#### [PROBLEM TO SOLVE]
Find every line below with the word "NaturalReader" in it, and copy each one.

#### [THE INPUT]
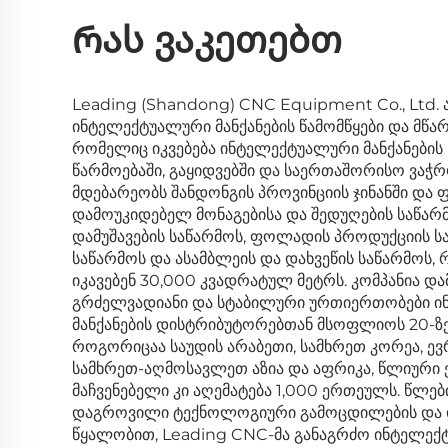
Რას ვაკეთებთ
Leading (Shandong) CNC Equipment Co., Ltd. 
ინტელექტუალური მანქანების წამომწყები და მწა
რომელიც იკვებება ინტელექტუალური მანქანების 
წარმოებაში, გაყიდვებში და საერთაშორისო ვაჭრო
მდებარეობს შანდონგის პროვინციის ჯინანში და
დამოუკიდებელ მონაგებისა და შედუღების საწარმ
დამუშავების საწარმოს, ფოლადის პროდუქციის სა
საწარმოს და ასამბლეის და დახვეწის საწარმოს
იკავებენ 30,000 კვადრატულ მეტრს. კომპანია და
გრძელვადიანი და სტაბილური ურთიერთობები 
მანქანების დისტრიბუტორებთან მსოფლიოს 20-ზე 
როგორიცაა საუდის არაბეთი, სამხრეთ კორეა, ევ
სამხრეთ-აღმოსავლეთ აზია და აფრიკა, წლიური 
მაჩვენებელი კი აღემატება 1,000 ერთეულს. წლებ
დაგროვილი ტექნოლოგიური გამოცდილების და 
წყალობით, Leading CNC-მა განაგრძო ინტელექტ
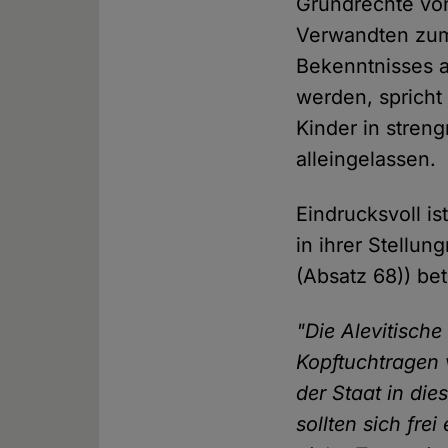
Grundrechte von
Verwandten zum
Bekenntnisses 
werden, spricht
Kinder in stren
alleingelassen.
Eindrucksvoll i
in ihrer Stellun
(Absatz 68)) be
"Die Alevitische
Kopftuchtragen 
der Staat in di
sollten sich fre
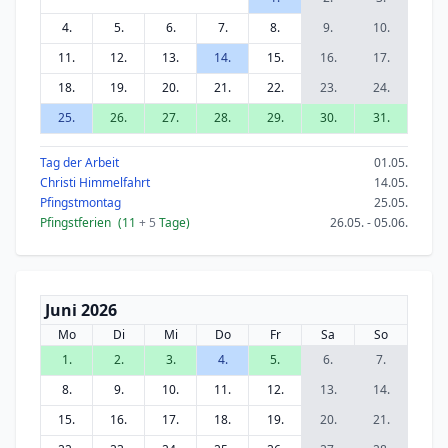
4.
5.
6.
7.
8.
9.
10.
11.
12.
13.
14.
15.
16.
17.
18.
19.
20.
21.
22.
23.
24.
25.
26.
27.
28.
29.
30.
31.
Tag der Arbeit
01.05.
Christi Himmelfahrt
14.05.
Pfingstmontag
25.05.
Pfingstferien
(11
+ 5
Tage)
26.05. - 05.06.
Juni 2026
Mo
Di
Mi
Do
Fr
Sa
So
1.
2.
3.
4.
5.
6.
7.
8.
9.
10.
11.
12.
13.
14.
15.
16.
17.
18.
19.
20.
21.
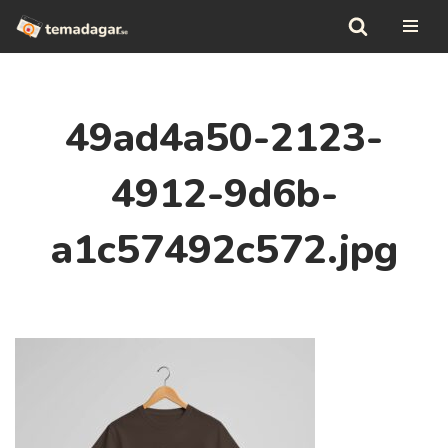
Hoppa
till
innehåll
49ad4a50-2123-
4912-9d6b-
a1c57492c572.jpg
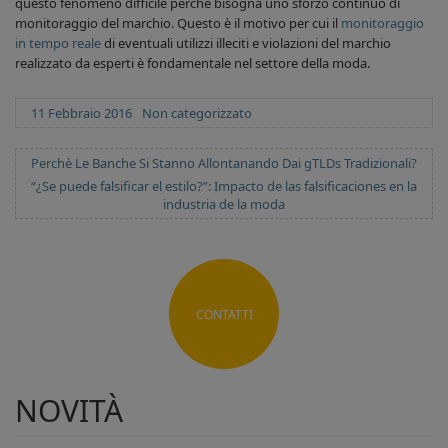
questo fenomeno difficile perché bisogna uno sforzo continuo di
monitoraggio del marchio. Questo è il motivo per cui il
monitoraggio
in tempo reale
di eventuali utilizzi illeciti e violazioni
del marchio
realizzato da esperti è fondamentale nel settore della moda.
Posted
Categories
11 Febbraio 2016
Non categorizzato
on
ARTICOLO
Perchè Le Banche Si Stanno Allontanando Dai gTLDs Tradizionali?
PRECEDENTE:
ARTICOLO
“¿Se puede falsificar el estilo?”: Impacto de las falsificaciones en la
SUCCESSIVO:
industria de la moda
CONTATTI
NOVITÀ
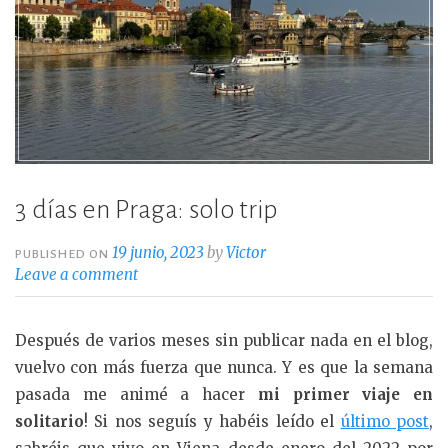
3 días en Praga: solo trip
19 junio, 2023
by
Victor
PUBLISHED ON
Leave a comment
Después de varios meses sin publicar nada en el blog,
vuelvo con más fuerza que nunca. Y es que la semana
pasada me animé a hacer
mi primer viaje en
solitario
! Si nos seguís y habéis leído el
último post
,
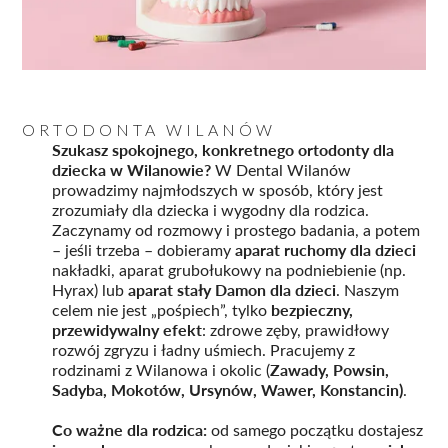
ORTODONTA WILANÓW
Szukasz spokojnego, konkretnego ortodonty dla
dziecka w Wilanowie?
W Dental Wilanów
prowadzimy najmłodszych w sposób, który jest
zrozumiały dla dziecka i wygodny dla rodzica.
Zaczynamy od rozmowy i prostego badania, a potem
aparat ruchomy dla dzieci
– jeśli trzeba – dobieramy
nakładki, aparat grubołukowy na podniebienie (np.
aparat stały Damon dla dzieci
Hyrax) lub
. Naszym
bezpieczny,
celem nie jest „pośpiech”, tylko
przewidywalny efekt
: zdrowe zęby, prawidłowy
rozwój zgryzu i ładny uśmiech. Pracujemy z
Zawady, Powsin,
rodzinami z Wilanowa i okolic (
Sadyba, Mokotów, Ursynów, Wawer, Konstancin)
.
Co ważne dla rodzica:
od samego początku dostajesz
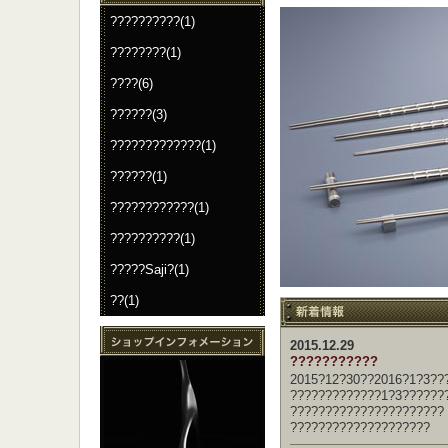
??????????(1)
????????(1)
????(6)
??????(3)
?????????????(1)
??????(1)
????????????(1)
??????????(1)
?????Saji?(1)
??(1)
2015.12.29
???????????
2015?12?30??2016?1?3??
?????????????1?3??????
??????????????????????
????????????????????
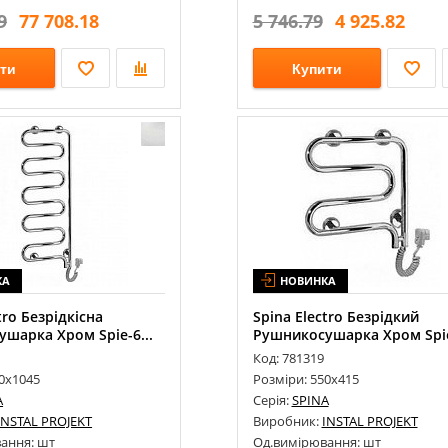
9
77 708.18
5 746.79
4 925.82
ти
Купити
КА
НОВИНКА
tro Безрідкісна
Spina Eleсtro Безрідкий
шарка Хром Spie-6...
Рушникосушарка Хром Spi
60/...
Код: 781319
50х1045
Розміри: 550х415
A
Серія:
SPINA
INSTAL PROJEKT
Виробник:
INSTAL PROJEKT
ання: шт
Од.вимірювання: шт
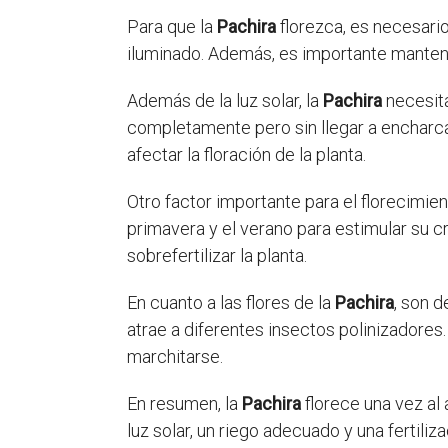
Para que la
Pachira
florezca, es necesario
iluminado. Además, es importante mantener
Además de la luz solar, la
Pachira
necesita
completamente pero sin llegar a encharc
afectar la floración de la planta.
Otro factor importante para el florecimien
primavera y el verano para estimular su cr
sobrefertilizar la planta.
En cuanto a las flores de la
Pachira
, son 
atrae a diferentes insectos polinizadores.
marchitarse.
En resumen, la
Pachira
florece una vez al 
luz solar, un riego adecuado y una fertil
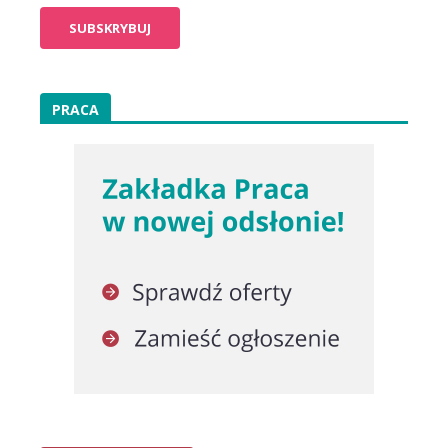
PRACA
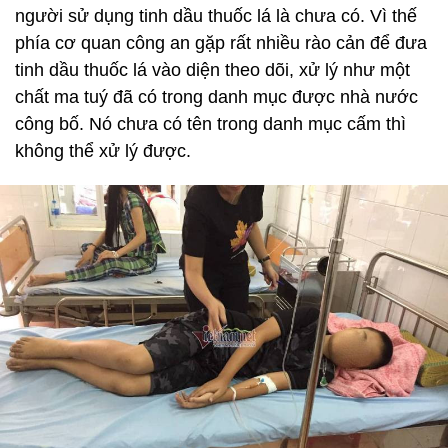
người sử dụng tinh dầu thuốc lá là chưa có. Vì thế
phía cơ quan công an gặp rất nhiều rào cản để đưa
tinh dầu thuốc lá vào diện theo dõi, xử lý như một
chất ma tuý đã có trong danh mục được nhà nước
công bố. Nó chưa có tên trong danh mục cấm thì
không thể xử lý được.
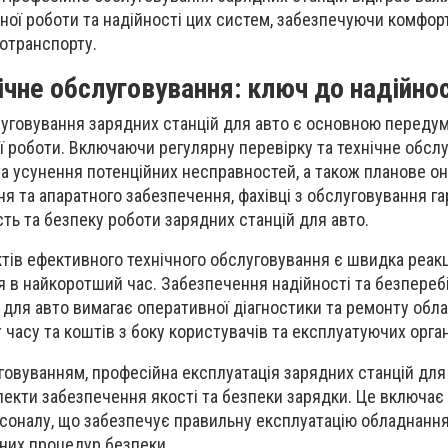
ної роботи та надійності цих систем, забезпечуючи комфорт
отранспорту.
чне обслуговування: ключ до надійнос
уговування зарядних станцій для авто є основною передум
ої роботи. Включаючи регулярну перевірку та технічне обсл
а усунення потенційних несправностей, а також планове о
я та апаратного забезпечення, фахівці з обслуговування г
ть та безпеку роботи зарядних станцій для авто.
тів ефективного технічного обслуговування є швидка реакц
я в найкоротший час. Забезпечення надійності та безпереб
 для авто вимагає оперативної діагностики та ремонту обл
часу та коштів з боку користувачів та експлуатуючих орган
говуванням, професійна експлуатація зарядних станцій для
пекти забезпечення якості та безпеки зарядки. Це включає
соналу, що забезпечує правильну експлуатацію обладнання
них процедур безпеки.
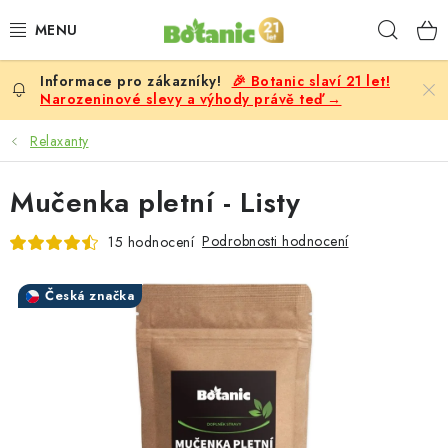
Přejít
Hleda
na
obsah
🎉 Botanic slaví 21 let!
PREMIUM
Narozeninové slevy a výhody právě teď →
DOPLŇKY STRAVY
Relaxanty
CÍLE
Mučenka pletní - Listy
POTRAVINY, NÁPOJE
Podrobnosti hodnocení
15 hodnocení
SLEVY, AKCE
Česká značka
BESTSELLERY
ŽENY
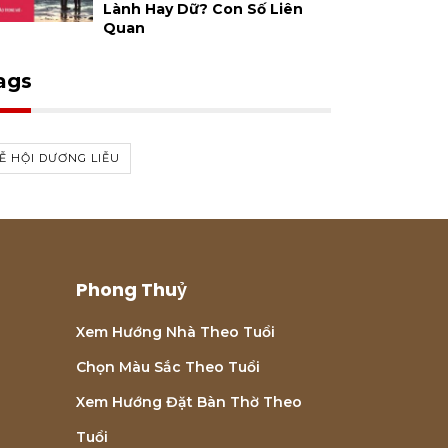
Lành Hay Dữ? Con Số Liên
Quan
ags
Ễ HỘI DƯƠNG LIỄU
Phong Thuỷ
Xem Hướng Nhà Theo Tuổi
Chọn Màu Sắc Theo Tuổi
Xem Hướng Đặt Bàn Thờ Theo
Tuổi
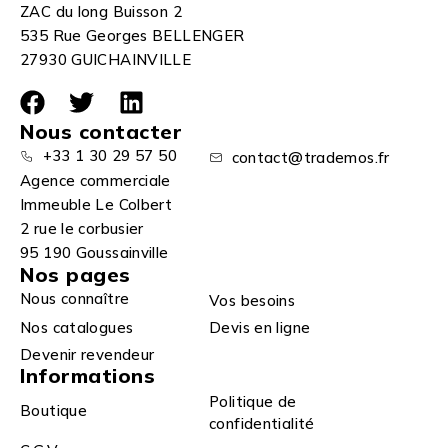
ZAC du long Buisson 2
535 Rue Georges BELLENGER
27930 GUICHAINVILLE
Nous contacter
+33 1 30 29 57 50
contact@trademos.fr
Agence commerciale
Immeuble Le Colbert
2 rue le corbusier
95 190 Goussainville
Nos pages
Nous connaître
Vos besoins
Nos catalogues
Devis en ligne
Devenir revendeur
Informations
Politique de
Boutique
confidentialité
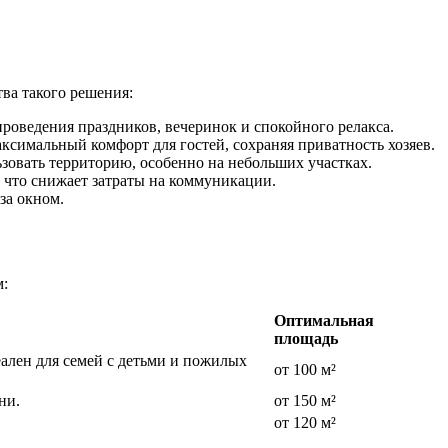
ва такого решения:
проведения праздников, вечеринок и спокойного релакса.
ксимальный комфорт для гостей, сохраняя приватность хозяев.
зовать территорию, особенно на небольших участках.
 что снижает затраты на коммуникации.
за окном.
м:
Оптимальная
площадь
еален для семей с детьми и пожилых
от 100 м²
ни.
от 150 м²
от 120 м²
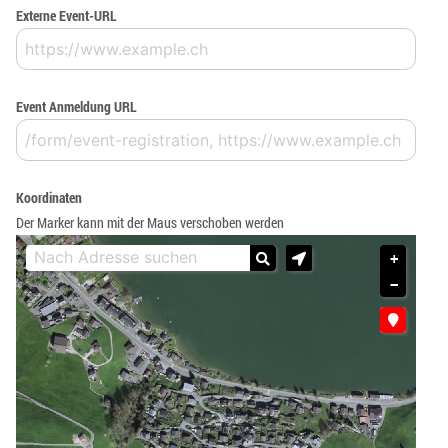
Externe Event-URL
Event Anmeldung URL
Koordinaten
Der Marker kann mit der Maus verschoben werden
+
−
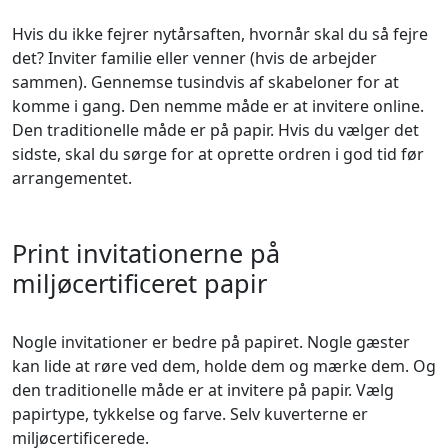
Hvis du ikke fejrer nytårsaften, hvornår skal du så fejre
det? Inviter familie eller venner (hvis de arbejder
sammen). Gennemse tusindvis af skabeloner for at
komme i gang. Den nemme måde er at invitere online.
Den traditionelle måde er på papir. Hvis du vælger det
sidste, skal du sørge for at oprette ordren i god tid før
arrangementet.
Print invitationerne på
miljøcertificeret papir
Nogle invitationer er bedre på papiret. Nogle gæster
kan lide at røre ved dem, holde dem og mærke dem. Og
den traditionelle måde er at invitere på papir. Vælg
papirtype, tykkelse og farve. Selv kuverterne er
miljøcertificerede.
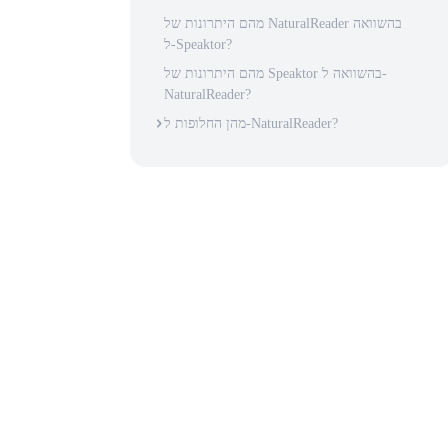
מהם היתרונות של NaturalReader בהשוואה
ל-Speaktor?
מהם היתרונות של Speaktor בהשוואה ל-
NaturalReader?
מהן החלופות ל-NaturalReader?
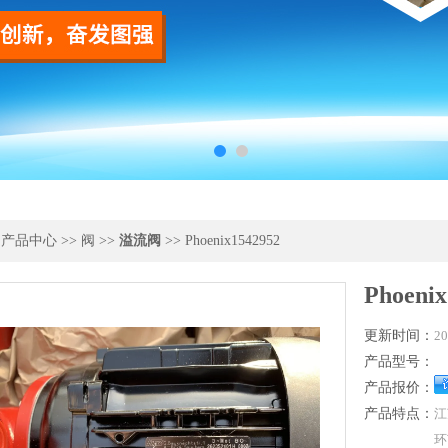
>
产品中心
>>
阀
>>
溢流阀
>> Phoenix1542952
Phoenix
更新时间：
20
产品型号：
产品报价：
产品特点：
江
环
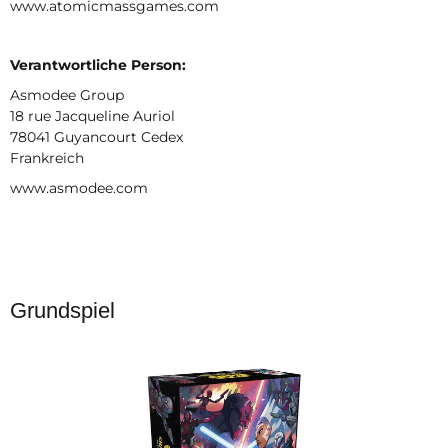
www.atomicmassgames.com
Verantwortliche Person:
Asmodee Group
18 rue Jacqueline Auriol
78041 Guyancourt Cedex
Frankreich
www.asmodee.com
Grundspiel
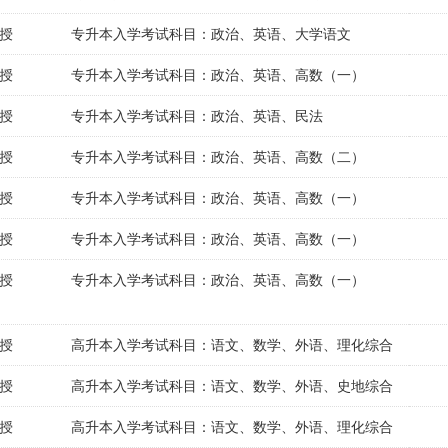
授
专升本入学考试科目：政治、英语、大学语文
授
专升本入学考试科目：政治、英语、高数（一）
授
专升本入学考试科目：政治、英语、民法
授
专升本入学考试科目：政治、英语、高数（二）
授
专升本入学考试科目：政治、英语、高数（一）
授
专升本入学考试科目：政治、英语、高数（一）
授
专升本入学考试科目：政治、英语、高数（一）
授
高升本入学考试科目：语文、数学、外语、理化综合
授
高升本入学考试科目：语文、数学、外语、史地综合
授
高升本入学考试科目：语文、数学、外语、理化综合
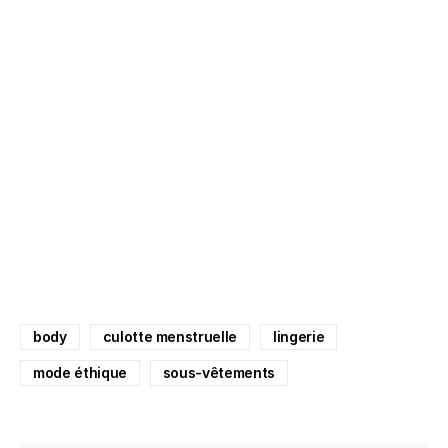
body
culotte menstruelle
lingerie
mode éthique
sous-vêtements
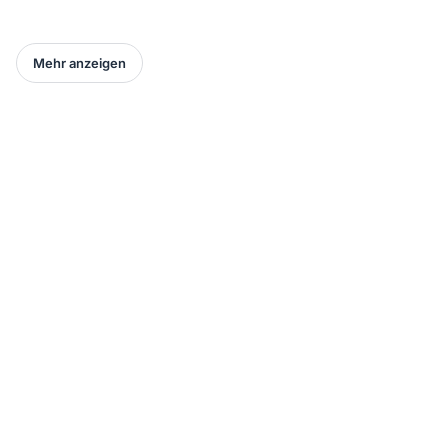
Mehr anzeigen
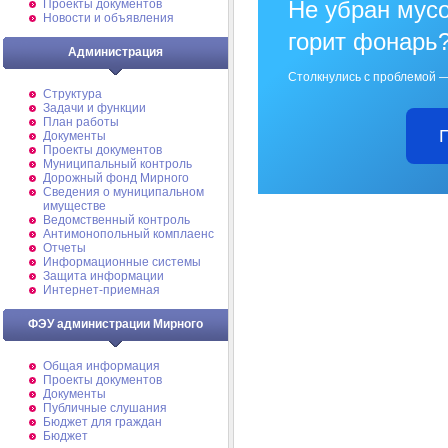
Не убран мусо
Проекты документов
Новости и объявления
горит фонарь
Администрация
Столкнулись с проблемой —
Структура
Задачи и функции
План работы
Документы
Проекты документов
Муниципальный контроль
Дорожный фонд Мирного
Cведения о муниципальном
имуществе
Ведомственный контроль
Антимонопольный комплаенс
Отчеты
Информационные системы
Защита информации
Интернет-приемная
ФЭУ администрации Мирного
Общая информация
Проекты документов
Документы
Публичные слушания
Бюджет для граждан
Бюджет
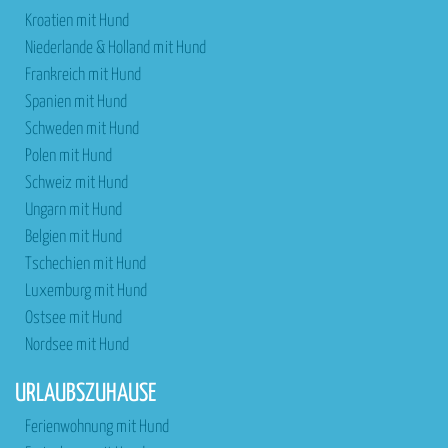
Kroatien mit Hund
Niederlande & Holland mit Hund
Frankreich mit Hund
Spanien mit Hund
Schweden mit Hund
Polen mit Hund
Schweiz mit Hund
Ungarn mit Hund
Belgien mit Hund
Tschechien mit Hund
Luxemburg mit Hund
Ostsee mit Hund
Nordsee mit Hund
URLAUBSZUHAUSE
Ferienwohnung mit Hund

#### [WRITTEN REPLY]
מהם היתרונות של NaturalReader בהשוואה
NaturalReader?
מהן החלופות ל-NaturalReader?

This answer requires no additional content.